Sounds good right? You can even eat it if you're vegan. Plant source, must be better right? Well not really, there is no evidence that dairy fat is any worse than saturated fat from palm oil. But more importantly, because we want to be able to buy a "breakfast bar" for 40 cents we have artificially created this need for cheap sources of shelf-stable fat and thus inspired places like Indonesia to burn down all their rainforests so they can plant palm plantations.
What we choose to eat matters. Every $ we spend on food products that contain things like palm oil is a $ that contributes to the burning of rainforests.
And this is even more obvious in the case of beef. There is no larger influence on the burning of the Amazon rainforest than the clearing of land for cattle grazing to feed our ever growing appetite for cheap burgers and steaks.

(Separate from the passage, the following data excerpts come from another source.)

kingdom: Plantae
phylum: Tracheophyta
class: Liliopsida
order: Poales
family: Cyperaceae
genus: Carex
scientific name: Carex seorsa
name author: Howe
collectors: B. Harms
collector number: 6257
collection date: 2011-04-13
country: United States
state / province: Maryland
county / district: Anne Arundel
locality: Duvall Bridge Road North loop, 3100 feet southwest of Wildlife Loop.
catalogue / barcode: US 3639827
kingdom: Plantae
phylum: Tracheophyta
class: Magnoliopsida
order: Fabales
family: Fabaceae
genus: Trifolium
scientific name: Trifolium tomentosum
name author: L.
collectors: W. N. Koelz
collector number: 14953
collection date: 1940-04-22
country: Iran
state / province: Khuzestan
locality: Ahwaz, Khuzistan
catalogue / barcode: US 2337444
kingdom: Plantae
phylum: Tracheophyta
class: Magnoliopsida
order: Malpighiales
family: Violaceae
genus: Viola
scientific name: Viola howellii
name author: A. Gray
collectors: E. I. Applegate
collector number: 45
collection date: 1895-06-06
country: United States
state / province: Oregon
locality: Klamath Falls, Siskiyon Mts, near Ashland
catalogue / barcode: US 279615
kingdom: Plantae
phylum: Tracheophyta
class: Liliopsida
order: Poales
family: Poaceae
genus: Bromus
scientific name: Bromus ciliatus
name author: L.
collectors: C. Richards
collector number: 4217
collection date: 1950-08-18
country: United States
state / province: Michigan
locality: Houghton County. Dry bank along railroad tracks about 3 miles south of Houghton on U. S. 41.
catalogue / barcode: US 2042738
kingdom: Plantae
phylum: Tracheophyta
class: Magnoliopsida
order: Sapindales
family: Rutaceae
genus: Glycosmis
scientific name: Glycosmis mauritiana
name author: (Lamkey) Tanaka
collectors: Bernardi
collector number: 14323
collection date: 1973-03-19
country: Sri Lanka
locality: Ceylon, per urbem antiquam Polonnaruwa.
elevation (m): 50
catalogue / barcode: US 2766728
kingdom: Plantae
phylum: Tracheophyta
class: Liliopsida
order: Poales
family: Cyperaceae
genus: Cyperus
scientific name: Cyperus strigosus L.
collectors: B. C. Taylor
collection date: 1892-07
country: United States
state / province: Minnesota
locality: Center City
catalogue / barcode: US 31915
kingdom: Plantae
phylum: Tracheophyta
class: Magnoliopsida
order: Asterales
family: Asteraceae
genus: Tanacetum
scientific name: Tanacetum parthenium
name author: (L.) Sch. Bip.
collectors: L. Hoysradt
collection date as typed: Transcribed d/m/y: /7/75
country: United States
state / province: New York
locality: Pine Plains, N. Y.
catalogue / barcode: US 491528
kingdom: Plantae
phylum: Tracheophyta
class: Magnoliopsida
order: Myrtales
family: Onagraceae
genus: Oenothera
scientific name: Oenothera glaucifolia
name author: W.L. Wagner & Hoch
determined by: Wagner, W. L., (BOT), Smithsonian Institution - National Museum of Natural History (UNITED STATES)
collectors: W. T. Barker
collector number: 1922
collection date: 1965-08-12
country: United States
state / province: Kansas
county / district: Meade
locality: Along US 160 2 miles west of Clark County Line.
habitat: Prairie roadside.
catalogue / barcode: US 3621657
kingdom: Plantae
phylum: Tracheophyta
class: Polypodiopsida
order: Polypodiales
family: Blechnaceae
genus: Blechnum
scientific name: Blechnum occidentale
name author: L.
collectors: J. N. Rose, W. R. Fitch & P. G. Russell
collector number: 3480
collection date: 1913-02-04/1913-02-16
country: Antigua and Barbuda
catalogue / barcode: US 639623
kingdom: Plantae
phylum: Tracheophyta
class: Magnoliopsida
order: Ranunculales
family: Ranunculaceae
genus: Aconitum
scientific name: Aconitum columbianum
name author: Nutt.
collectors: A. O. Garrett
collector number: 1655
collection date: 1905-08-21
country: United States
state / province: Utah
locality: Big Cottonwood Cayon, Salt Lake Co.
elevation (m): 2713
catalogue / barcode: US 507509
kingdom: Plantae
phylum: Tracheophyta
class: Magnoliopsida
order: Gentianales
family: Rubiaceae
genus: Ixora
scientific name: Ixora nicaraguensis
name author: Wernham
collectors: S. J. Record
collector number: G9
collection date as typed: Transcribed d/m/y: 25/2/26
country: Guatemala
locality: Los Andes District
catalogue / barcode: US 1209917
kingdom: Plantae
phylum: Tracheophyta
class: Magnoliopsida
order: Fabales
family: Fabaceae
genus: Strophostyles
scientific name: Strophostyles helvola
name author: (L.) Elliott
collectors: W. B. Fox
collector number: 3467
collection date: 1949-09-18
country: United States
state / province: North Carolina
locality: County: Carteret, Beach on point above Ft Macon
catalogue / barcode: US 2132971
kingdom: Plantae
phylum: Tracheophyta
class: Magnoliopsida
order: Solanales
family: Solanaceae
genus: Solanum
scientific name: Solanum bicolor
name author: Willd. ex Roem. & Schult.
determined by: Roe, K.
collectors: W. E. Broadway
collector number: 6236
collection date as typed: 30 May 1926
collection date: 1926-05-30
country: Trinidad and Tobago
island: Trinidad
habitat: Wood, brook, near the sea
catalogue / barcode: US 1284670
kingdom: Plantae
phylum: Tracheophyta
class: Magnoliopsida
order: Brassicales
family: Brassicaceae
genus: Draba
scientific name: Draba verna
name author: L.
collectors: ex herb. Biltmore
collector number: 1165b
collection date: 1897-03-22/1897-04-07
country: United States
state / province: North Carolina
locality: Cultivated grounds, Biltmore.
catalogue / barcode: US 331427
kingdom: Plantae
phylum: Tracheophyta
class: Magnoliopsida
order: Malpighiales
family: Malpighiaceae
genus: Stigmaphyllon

Everyone is now on the "corn-fed beef is bad"bandwagon so even fast food joints are selling "grass-fed beef," so is the problem solved? Is that grass-fed beef better for you? Is it less harmful to the environment?
SO. I have started this blog to offer my opinion and knowledge on all things nutritional. Ask me questions and I will do my best to find time between playing with my girls and writing grants to keep my research program going, and trying to squeeze in that 15-minute run to keep me sane, to answer your burning nutrition, food, and health related questions.
I do this in the hope that I can help sort through the morass of information and misinformation out there about nutrition because frankly, the question of what we should eat and what we shouldn't eat can be really complicated once you actually try to make it work in the real world.
...and because I want to help make it easier for people to make choices that are healthy for them AND for the environment, because what we choose to buy and eat DOES MATTER.